Feature Importance vs Sparsity

Two key properties determine how features get represented:

Property Definition Effect
Importance How much does this feature matter for loss? High importance → dedicated dimension
Sparsity How rarely is this feature active? High sparsity → share dimensions
# High importance, low sparsity → orthogonal representation
# Low importance, high sparsity → superposition

The Geometry of Superposition

In 2D, you can only have 2 orthogonal directions.

But you can have many nearly orthogonal directions:

# 5 features in 2D
# Can't all be orthogonal
# But can minimize interference

W = torch.randn(2, 5)
W_normed = W / W.norm(dim=0)

# Check cosine similarities
similarities = W_normed.T @ W_normed
# Diagonal = 1 (self-similarity)
# Off-diagonal should be small (low interference)

Visualizing Feature Geometry

import matplotlib.pyplot as plt
import numpy as np

# 5 features in 2D
angles = [0, 72, 144, 216, 288]  # Evenly spaced pentagon
features = [(np.cos(a * np.pi/180), np.sin(a * np.pi/180)) for a in angles]

plt.figure(figsize=(6, 6))
for i, (x, y) in enumerate(features):
    plt.arrow(0, 0, x, y, head_width=0.05)
    plt.text(x*1.1, y*1.1, f'f{i}')
plt.xlim(-1.5, 1.5)
plt.ylim(-1.5, 1.5)
plt.title("Pentagon: 5 features in 2D")

Capstone Connection

Superposition and sycophancy:

Sycophancy might be encoded in superposition:

# Hypothetical features
features = [
    "user_sentiment_positive",
    "factual_correctness",
    "agreement_with_user",
    "confidence",
]

# These might share dimensions
# Making it hard to ablate "sycophancy" without affecting "confidence"

Understanding superposition helps us:

  1. Find where sycophancy is encoded
  2. Understand why steering is hard
  3. Design better interventions

🎓 Tyla's Exercise

  1. Prove mathematically: In an $n$-dimensional space, you can have at most $n$ mutually orthogonal vectors.

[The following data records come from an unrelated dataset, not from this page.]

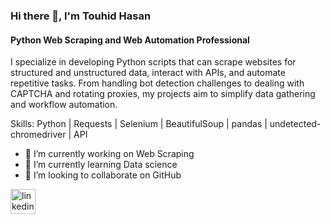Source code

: ### Hi there 👋, I'm Touhid Hasan
#### Python Web Scraping and Web Automation Professional
I specialize in developing Python scripts that can scrape websites for structured and unstructured data, interact with APIs, and automate repetitive tasks. From handling bot detection challenges to dealing with CAPTCHA and rotating proxies, my projects aim to simplify data gathering and workflow automation.

Skills: Python | Requests | Selenium | BeautifulSoup | pandas | undetected-chromedriver | API

- 🔭 I’m currently working on Web Scraping 
- 🌱 I’m currently learning Data science 
- 👯 I’m looking to collaborate on GitHub 


[<img src='https://cdn.jsdelivr.net/npm/simple-icons@3.0.1/icons/linkedin.svg' alt='linkedin' height='40'>](https://www.linkedin.com/in/touhidhasan-touhid/)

What's the maximum number of vectors with pairwise cosine similarity $\leq 0.1$?

  2. If sparsity is $S$ (probability a feature is zero), what's the expected interference between two features that share a dimension?

  3. Explain why ReLU creates a "privileged basis" but the residual stream doesn't have one.


💻 Aaliyah's Exercise

Explore the geometry of superposition:

def analyze_superposition(n_features, n_hidden, sparsity):
    """
    1. Create random features and a bottleneck model
    2. Train to reconstruct sparse features
    3. Visualize the learned feature geometry
    4. Measure average cosine similarity between features
    5. How does sparsity affect the learned geometry?
    """
    pass

def measure_interference(W, features):
    """
    Given a weight matrix W and active features,
    compute the interference (error) in reconstruction.
    """
    pass

📚 Maneesha's Reflection

  1. Superposition is a compression strategy. What are the trade-offs between compression and interpretability?

  2. If the brain also uses superposition, what implications does this have for cognitive science?

  3. The linear representation hypothesis says features are directions. Under what conditions might this break down?